◆ Task A ◆
In the abstract below, which method was used to estimate binding free energies?
◆ Task B ◆
Rewrite the single paragraph under the heading "Abstract" as a short list that keeps its main facts.

◆ Provided passage ◆

────

Molecular dynamics simulations reveal the selectivity mechanism of structurally similar agonists to TLR7 and TLR8

Abstract

AbstractTLR7 and TLR8 are key members of the Toll-like receptor family, playing crucial roles in the signaling pathways of innate immunity, and thus become attractive therapeutic targets of many diseases including infections and cancer. Although TLR7 and TLR8 show a highly degree of sequence homology, their biological response to small molecule binding is very different. Aiming to understand the mechanism of selective profiles of small molecule modulators against TLR7 and TLR8, we carried out molecular dynamic simulations on three imidazoquinoline derivatives bound to the receptors separately. They are Resiquimod (R), Hybrid-2 (H), and Gardiquimod (G), selective agonists of TLR7 and TLR8. Our MD trajectories indicated that in the complex of TLR7-R and TLR7-G, the two chains forming the TLR7 dimer tended to remain “open” conformation, while the rest systems maintained in the closed format. The agonists R, H, and G developed conformational deviation mainly on the aliphatic tail. Furthermore, we attempted to quantify the selectivity between TLR7 and TLR8 by binding free energies via MM-GBSA method. It showed that the three selected modulators were more favorable for TLR7 than TLR8, and the ranking from the strongest to the weakest was H, R and G, aligning well with experiment data. In the TLR7, the flexible and hydrophobic aliphatic side chain of H has stronger van der Waals interactions with Val381 and Phe351 but only pick up interaction with one amino acid residue i.e. Tyr353 of TLR8. Unsurprisingly, the positively charged side chain of G has less favor interaction with Ile585 of TLR7 and Val573 of TLR8 explaining G is weak agonist in both TLR7 and TLR8. All three imidazoquinolines can form stable hydrogen bonds with Asp555 of TLR7 and the corresponding Asp543 of TLR8. In brief, the set of total 400ns MD studies sheds light on the potential selective mechanisms of agonists towards TLR7 and TLR8, indicating the van der Waals interaction as the driving force for the agonists binding, thus provides us insights for more potent and selective modulators to cooperate with the hydrophobic nature of the binding pocket.

────

◆ Provided records ◆
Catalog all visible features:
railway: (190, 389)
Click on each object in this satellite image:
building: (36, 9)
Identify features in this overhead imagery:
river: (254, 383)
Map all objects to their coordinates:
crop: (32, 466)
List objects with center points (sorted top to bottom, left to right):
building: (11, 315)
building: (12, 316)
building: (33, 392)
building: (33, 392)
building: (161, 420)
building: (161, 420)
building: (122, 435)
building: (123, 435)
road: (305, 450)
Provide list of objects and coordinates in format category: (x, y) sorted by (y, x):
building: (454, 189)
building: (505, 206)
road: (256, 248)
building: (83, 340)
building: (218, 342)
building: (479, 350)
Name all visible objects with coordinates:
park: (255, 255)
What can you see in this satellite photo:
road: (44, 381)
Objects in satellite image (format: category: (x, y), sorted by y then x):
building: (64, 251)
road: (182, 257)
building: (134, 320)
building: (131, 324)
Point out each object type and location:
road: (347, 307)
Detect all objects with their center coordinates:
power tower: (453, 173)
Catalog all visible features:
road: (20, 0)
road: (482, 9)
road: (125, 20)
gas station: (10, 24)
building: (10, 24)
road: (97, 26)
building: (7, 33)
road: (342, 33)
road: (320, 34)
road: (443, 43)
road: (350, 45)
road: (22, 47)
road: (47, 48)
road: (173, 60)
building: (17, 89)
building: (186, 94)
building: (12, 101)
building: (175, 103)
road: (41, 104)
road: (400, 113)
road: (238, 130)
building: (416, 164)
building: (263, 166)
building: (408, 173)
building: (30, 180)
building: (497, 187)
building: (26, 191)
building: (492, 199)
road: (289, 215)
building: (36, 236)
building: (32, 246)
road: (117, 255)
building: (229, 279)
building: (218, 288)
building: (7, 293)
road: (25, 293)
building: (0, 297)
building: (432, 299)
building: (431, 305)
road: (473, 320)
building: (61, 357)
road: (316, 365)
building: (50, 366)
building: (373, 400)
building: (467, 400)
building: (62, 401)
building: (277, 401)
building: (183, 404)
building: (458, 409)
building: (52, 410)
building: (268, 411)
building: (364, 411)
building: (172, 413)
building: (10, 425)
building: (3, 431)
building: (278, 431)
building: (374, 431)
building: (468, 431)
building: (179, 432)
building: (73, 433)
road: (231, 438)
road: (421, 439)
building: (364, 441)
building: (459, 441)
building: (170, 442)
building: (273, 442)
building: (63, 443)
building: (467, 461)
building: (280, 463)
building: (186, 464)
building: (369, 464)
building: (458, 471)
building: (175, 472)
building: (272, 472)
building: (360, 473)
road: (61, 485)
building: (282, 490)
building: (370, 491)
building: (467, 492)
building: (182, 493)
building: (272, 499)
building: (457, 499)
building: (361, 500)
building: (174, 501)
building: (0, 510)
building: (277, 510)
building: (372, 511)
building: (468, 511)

────

◆ Exercise output A ◆
The MM-GBSA method.

◆ Exercise output B ◆
- TLR7 and TLR8 are Toll-like receptors that play key roles in innate immunity. This makes them attractive therapeutic targets for diseases such as infections and cancer.
- Their sequences are highly similar, but they respond very differently when small molecules bind.
- Molecular dynamics simulations were run on three imidazoquinoline agonists bound separately to each receptor: Resiquimod (R), Hybrid-2 (H) and Gardiquimod (G).
- In TLR7-R and TLR7-G, the two chains of the TLR7 dimer tended to stay "open." The other systems stayed closed.
- The agonists' conformations changed mainly in the aliphatic tail.
- MM-GBSA binding free energies showed that all three favored TLR7 over TLR8. The ranking from strongest to weakest was H, R, G, which matches experimental data.
- In TLR7, H's flexible, hydrophobic side chain has stronger van der Waals interactions with Val381 and Phe351. In TLR8, it interacts only with Tyr353.
- G's positively charged side chain interacts less favorably with Ile585 of TLR7 and Val573 of TLR8, which explains why G is a weak agonist of both.
- All three form stable hydrogen bonds with Asp555 of TLR7 and the corresponding Asp543 of TLR8.
- The 400 ns of simulations point to van der Waals interactions as the driving force for binding. This offers insights for designing more potent and selective modulators that suit the hydrophobic binding pocket.